Another small drawback is the encapsulation. It adds a small amount of overhead to the Ethernet frames. If you’re not running jumbos through your network (and… why aren’t you?) then you’ll get fragmentation for TCP connections, which will probably end up failing. Make sure any link in which a VXLAN tunnel may traverse has an MTU set higher than the end point servers’ MTUs.
Finally there’s a tiny bit of potential confusion while troubleshooting. But that’s easily overcome with exposure. You have to remember to check the VXLAN MAC address table as well as the normal MAC address table. You also have to remember that traceroutes into the network will have 1 less hop than out of the network. Each switch is still providing the local default route for the servers, so that’s the first hop their outgoing traceroute will hit. If the destination is outside of the network, then the next hop will be the router. Incoming traceroutes will first hit the router, and then be turned into an L2 packet which traceroute won’t see. But again, it’s just exposure.
So what can you do with this technology? How can you apply it to your network in the real world? Well, how about VMWare? Are you still one of the companies deploying VMWare’s ESXi at scale? Are you using VMWare’s God-awful VMotion technology to move VMs between your hypervisors because the systems running on it can’t deal with failures? Well, you’re in luck. You can span the VMotion and production VLANs between each of the switches as shown in the examples, and then VMotion your VMs to your heart’s content.
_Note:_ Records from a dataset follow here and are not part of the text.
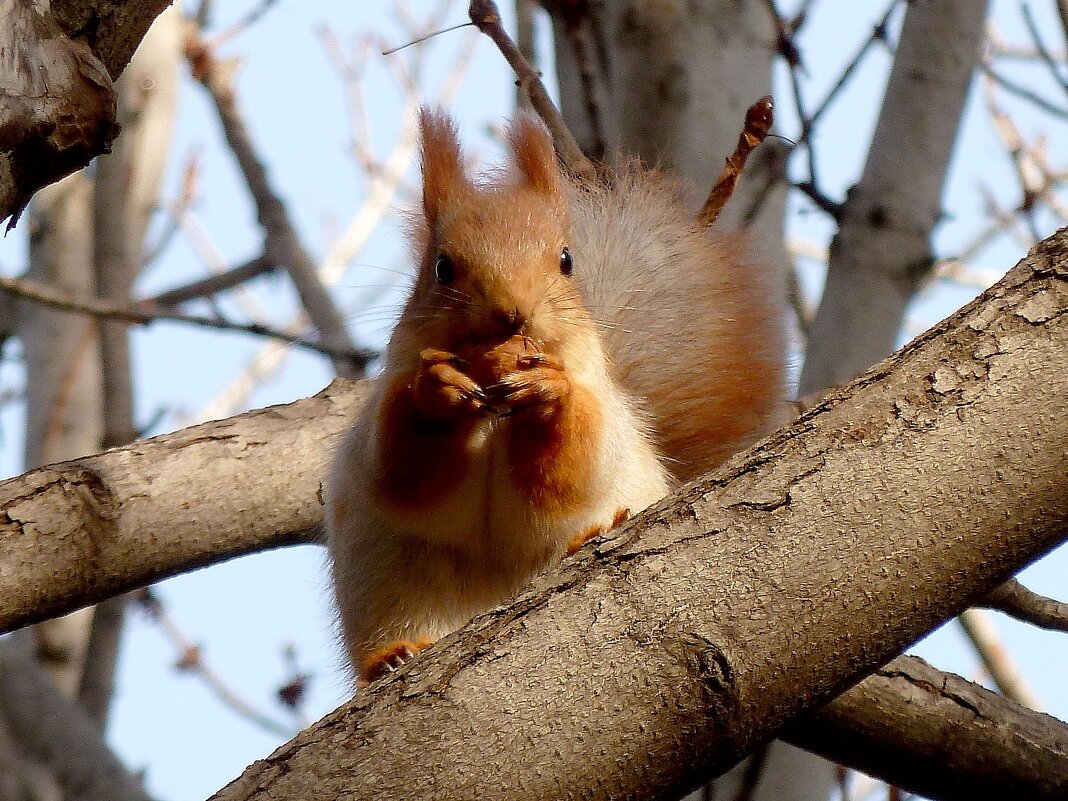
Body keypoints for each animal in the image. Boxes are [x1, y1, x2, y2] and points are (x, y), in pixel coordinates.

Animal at [322, 106, 786, 687]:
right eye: (442, 268)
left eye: (566, 260)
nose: (512, 314)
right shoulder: (385, 417)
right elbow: (403, 466)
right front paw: (436, 390)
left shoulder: (600, 405)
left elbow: (571, 465)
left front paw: (550, 394)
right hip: (393, 581)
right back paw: (394, 655)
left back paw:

In other word: use the crutch.
OpenStack is the hotness right now. Unfortunately, the networking part of OpenStack, Neutron, is still maturing. And it has a long way to go. If you’re using Tenant based networks with OpenStack, you’re also using Neutron as a gateway so that it can NAT connections for your tenant. And if you want your Neutron infrastructure to live in different racks for some rack redundancy (a good thing!), then the VLAN for the NAT (public) side of the Neutron boxes in each rack needs to be spanned. That way if your tenant gets attached to a Neutron box in Rack 1, it’ll have the same external NAT IP as it would being attached to a Neutron box in rack 3. Well, VXLAN can virtually span those public VLANs for you so that you don’t have to trunk them between the switches.
What about the back side of Neutron, and the Compute nodes? Well, they actually have VXLAN built in, because it’s part of Open vSwitch. So the servers can create virtual VLAN spans between them, even if they’re in different L3 domains in different racks.
There are lots of other applications of this tech. How about a load balancer connected to your routers somewhere in your network? If it has to send L2 traffic to the target servers because those servers need to see the real client IP address (ie: XFF headers won’t work), then you can VXLAN the load balancer to the switches that the target servers live on.
I’m not a fan of providing this crutch to system builders. It’s like being an enabler for a drug user. They’ll continue to lean on the crutch until it’s kicked out from under them, and the result will be: poorly scaled systems. Unfortunately, it’s a rare instance where a network savvy person actually has the final say in a system architecture. That means the network engineers and architects will be forced to designed compromised networks. VXLAN allows them to provide that crutch without the compromises.